The proposed rule would require certain professionals, including attorneys, involved in real estate closings to report information to FinCEN about cash transfers of residential real estate to legal entities and trusts. The agency’s press release indicates the proposal is tailored to target transfers that are high-risk for money laundering. No reporting would be required for transfers to individuals.

The information to be reported would include:

  • Beneficial ownership information for the legal entity or trust receiving the property;
  • Information about individuals representing the transferee legal entity or transferee trust;
  • Information about the business filing the report;
  • Information about the real property being sold or transferred;
  • Information about the seller; and
  • Information about any payments made.

A Geographic Targeting Order program has been in place for several years requiring this type of reporting in certain high-priced locations. The new rule would replace the Geographic Targeting Order with nationwide reporting.

FinCEN recognizes that the beneficial ownership information required under this proposed rule is also collected under the new Corporate Transparency Act, but states that the information will serve two different purposes.

The proposed rule would require reporting on single-family houses, townhouses, condominiums and buildings designed for occupancy by one to four families. It would also require reporting on transfers on unimproved land that is zoned or permitted for occupancy by one to four families.
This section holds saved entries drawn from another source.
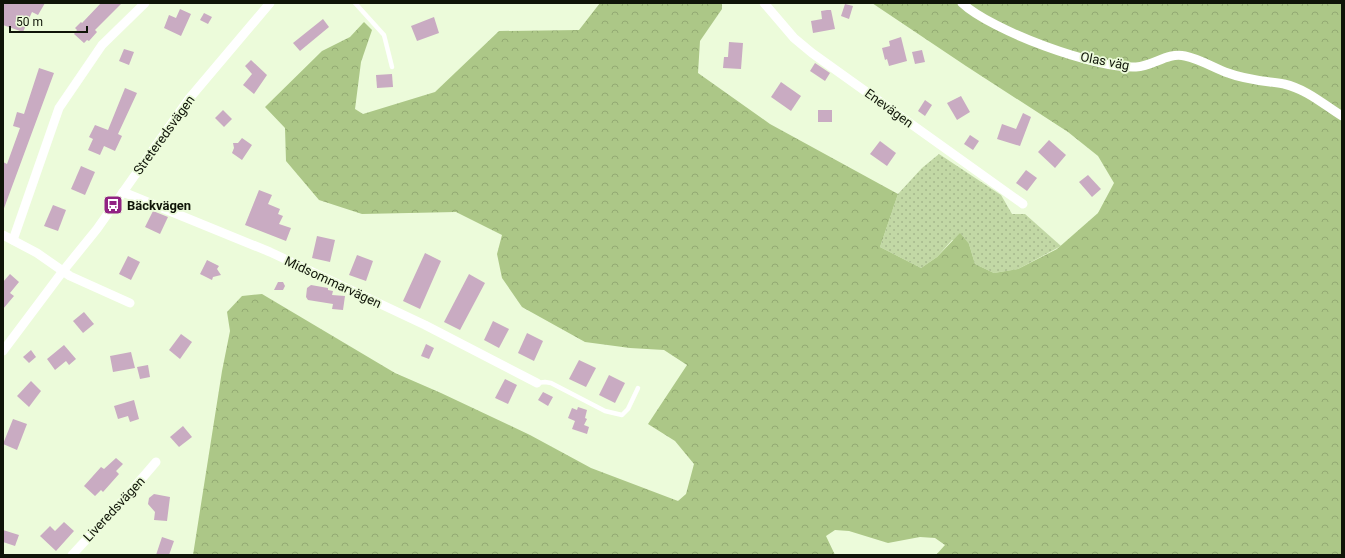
<svg xmlns="http://www.w3.org/2000/svg" width="1345" height="558" font-family="Roboto,sans-serif">
<style>
.grass{fill:url(#grass-dots)}
.forest{fill:url(#forest-crowns)}
.building{fill:#c9abc2}
.lines{fill:none;stroke-linecap:round;stroke-linejoin:round}
.lane{stroke:#fff;stroke-width:4.5}
.street{stroke:#fff;stroke-width:9}
.labels{text-anchor:middle;dominant-baseline:central;stroke-width:3.5;stroke-linejoin:round;paint-order:stroke}
.street-label{font-size:13px;fill:#0f1408;stroke:#ecfbda}
.poi-label{font-size:13px;font-weight:bold;fill:#0f1408;stroke:#ecfbda;text-anchor:start}
</style>
<defs>
<pattern id="grass-dots" width="8" height="8" patternUnits="userSpaceOnUse"><rect width="8" height="8" fill="#c2d8a5"/><path d="M2 2h.1M6 6h.1" fill="none" stroke="#a6b88d" stroke-width="1.8" stroke-linecap="round"/></pattern>
<pattern id="forest-crowns" width="20" height="18" patternUnits="userSpaceOnUse"><rect width="20" height="18" fill="#acc787"/><path d="M2 6a3 3 0 1 1 6 0M12 15a3 3 0 1 1 6 0" fill="none" stroke="#93aa73"/></pattern>
</defs>
<rect width="100%" height="100%" fill="#ecfbda"/>
<polygon class="grass" points="939,154 1001,195 1012,214 1025,214 1061,246 1018,269 994,273 975,264 969,244 952,240 937,257 921,268 880,247 898,194 922,168"/>
<polygon class="forest" points="600,3 722,3 722,9 700,41 698,73 770,124 898,194 880,247 921,268 937,257 960,233 969,244 975,264 994,273 1018,269 1057,249 1098,213 1114,183 1098,156 1068,132 966,66 872,3 1342,3 1342,555 936,555 945,545 935,538 920,537 888,543 849,531 835,530 826,536 835,555 193,555 222,371 230,331 227,312 242,296 262,294 395,373 441,393 530,435 591,468 678,501 686,494 694,464 675,441 648,424 687,365 664,350 630,348 585,342 522,307 502,278 497,254 502,235 456,212 362,214 319,200 286,161 285,128 265,107 322,51 350,37 364,22 372,30 361,62 355,109 363,114 435,92 499,31 579,30"/>
<g class="building">
<polygon points="3,3 45,3 38,15 32,12 23,32 3,25"/>
<polygon points="101,3 122,3 95,30 97,32 89,41 87,40 84,43 74,34 77,30 75,28 81,22 82,23"/>
<polygon points="845,4 853,6 849,19 841,16"/>
<polygon points="180,9 191,14 181,36 164,28 169,15 176,18"/>
<polygon points="827,10 831,10 835,29 813,33 811,21 822,19 821,11"/>
<polygon points="204,13 212,17 208,24 200,20"/>
<polygon points="434,17 439,33 417,41 411,26"/>
<polygon points="323,19 329,27 300,51 293,43"/>
<polygon points="901,37 907,61 889,66 887,59 885,60 882,48 890,46 889,41"/>
<polygon points="729,42 743,43 741,69 723,68 724,57 728,57"/>
<polygon points="124,49 134,52 129,65 119,61"/>
<polygon points="922,50 925,62 915,64 912,52"/>
<polygon points="251,60 267,75 254,94 243,85 252,74 245,66"/>
<polygon points="815,63 830,73 825,81 810,71"/>
<polygon points="39,68 54,73 3,211 3,162 7,164 20,128 13,126 17,112 24,114"/>
<polygon points="392,74 393,87 377,88 376,75"/>
<polygon points="781,82 801,96 791,111 771,97"/>
<polygon points="125,88 137,93 118,134 122,136 115,151 104,146 100,155 88,150 93,139 89,137 95,125 108,130"/>
<polygon points="961,96 970,112 957,120 947,103"/>
<polygon points="925,100 932,105 925,116 918,111"/>
<polygon points="223,110 232,119 224,127 215,118"/>
<rect x="818" y="110" width="14" height="12"/>
<polygon points="1023,113 1031,117 1020,146 997,139 1002,124 1016,129"/>
<polygon points="970,135 979,141 973,150 964,144"/>
<polygon points="242,138 252,145 242,160 232,153 234,148 233,143 238,143"/>
<polygon points="1049,140 1066,155 1055,168 1038,152"/>
<polygon points="880,141 896,153 887,166 870,154"/>
<polygon points="81,166 95,172 85,195 71,189"/>
<polygon points="1026,170 1037,178 1027,191 1016,183"/>
<polygon points="1088,175 1101,189 1092,197 1079,182"/>
<polygon points="259,190 272,195 268,204 280,209 278,214 283,216 279,224 291,228 286,241 245,225"/>
<polygon points="53,205 66,210 58,231 44,226"/>
<polygon points="153,211 168,217 160,234 145,227"/>
<polygon points="317,236 335,240 330,262 312,258"/>
<polygon points="425,253 441,261 420,309 403,301"/>
<polygon points="357,255 373,261 366,281 349,275"/>
<polygon points="128,256 140,262 131,280 119,274"/>
<polygon points="207,260 219,266 217,269 221,275 213,277 212,280 200,274"/>
<polygon points="10,274 19,282 10,293 14,296 3,309 3,282"/>
<polygon points="469,274 485,283 460,330 444,322"/>
<polygon points="278,282 283,282 285,286 283,290 274,290"/>
<polygon points="311,285 328,288 328,290 333,291 332,295 345,296 343,310 332,309 333,304 308,300 306,297 307,288"/>
<polygon points="84,312 94,324 83,333 73,321"/>
<polygon points="493,321 509,329 499,348 484,340"/>
<polygon points="527,333 543,341 534,361 518,353"/>
<polygon points="181,334 192,342 180,359 169,350"/>
<polygon points="426,344 434,348 429,359 421,356"/>
<polygon points="64,345 76,359 69,365 66,361 55,370 47,359"/>
<polygon points="31,350 36,357 29,363 23,357"/>
<polygon points="131,352 135,368 113,372 110,356"/>
<polygon points="579,360 596,368 586,387 569,379"/>
<polygon points="148,365 150,377 140,379 137,367"/>
<polygon points="609,375 625,383 615,403 599,395"/>
<polygon points="505,379 517,385 508,404 495,398"/>
<polygon points="31,381 41,391 29,407 17,396"/>
<polygon points="543,392 553,397 548,406 538,400"/>
<polygon points="134,400 139,419 130,422 128,416 118,419 114,406"/>
<polygon points="578,407 587,410 585,418 587,419 584,425 589,427 587,434 572,429 575,421 568,418 572,408 577,410"/>
<polygon points="13,419 27,424 17,450 3,444"/>
<polygon points="183,426 192,437 179,447 170,437"/>
<polygon points="116,458 123,464 116,471 119,474 103,492 101,490 95,496 84,486 101,467 104,469"/>
<polygon points="154,494 170,497 167,521 154,520 155,512 148,504 149,498"/>
<polygon points="64,522 74,531 56,551 40,536 50,526 55,531"/>
<polygon points="3,530 19,535 15,546 3,542"/>
<polygon points="162,537 174,541 169,555 156,555"/>
</g>
<g class="lines">
<g class="lane">
<polyline points="355,3 384,35 392,67"/>
<polyline points="537,383 545,382 551,383 605,411 622,415 628,409 638,388"/>
</g>
<g class="street">
<polyline points="764,3 794,38 812,53 1023,204"/>
<path d="M962,3C992,31 1096,69 1136,67C1154,66 1167,52 1185,56C1200,59 1214,68 1228,73C1246,80 1265,81 1284,84C1306,89 1323,104 1342,116"/>
<polyline points="123,192 270,252 425,325 537,383"/>
<polyline points="3,235 37,253 70,276 130,303"/>
<polyline points="13,240 59,108 102,45 145,3"/>
<polyline points="3,351 63,271 97,229 188,100 270,3"/>
<polyline points="72,555 125,498 156,462"/>
</g>
</g>
<defs>
<symbol id="bus-square" viewBox="-11 -11 22 22"><rect x="-9" y="-9" width="18" height="18" rx="4" fill="#912283" stroke="#ecfbda"/><path d="M-5-6H5V4H4V6H2V4H-2V6H-4V4H-5ZM-3.5-4V0h7V-4ZM-3.5 1.2v1.5H-2V1.2ZM2 1.2v1.5H3.5V1.2Z" fill="#fff"/></symbol>
</defs>
<g fill-rule="evenodd">
<use href="#bus-square" x="102" y="194" width="22" height="22"/>
</g>
<g class="labels">
<g class="street-label">
<text transform="translate(1105 61) rotate(11)">Olas väg</text>
<text transform="translate(889 108) rotate(36)">Enevägen</text>
<text transform="translate(164 135) rotate(-54)">Streteredsvägen</text>
<text transform="translate(333 282) rotate(25)">Midsommarvägen</text>
<text transform="translate(114 509) rotate(-47)">Liveredsvägen</text>
</g>
<g class="poi-label">
<text x="127" y="205">Bäckvägen</text>
</g>
</g>
<rect width="1345" height="558" fill="none" stroke="#0f1408" stroke-width="8"/>
<path d="M10 26v6h77v-6" fill="none" stroke="#0f1408" stroke-width="2"/>
<text x="16" y="26" font-size="12" fill="#0f1408" stroke="#ecfbda" stroke-width="3" paint-order="stroke">50 m</text>
</svg>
Transfers would be reportable regardless of price. Gifts and other transactions where no consideration is exchanged are reportable. Exempted transactions include easements, transfers resulting from the death of the property owner, transfers resulting from divorce, and transfers made to a bankruptcy estate.

The agency encourages written comments in response to the proposed rule for 60 days. Closing lawyers, I encourage you to read the information at the links above and to make comments.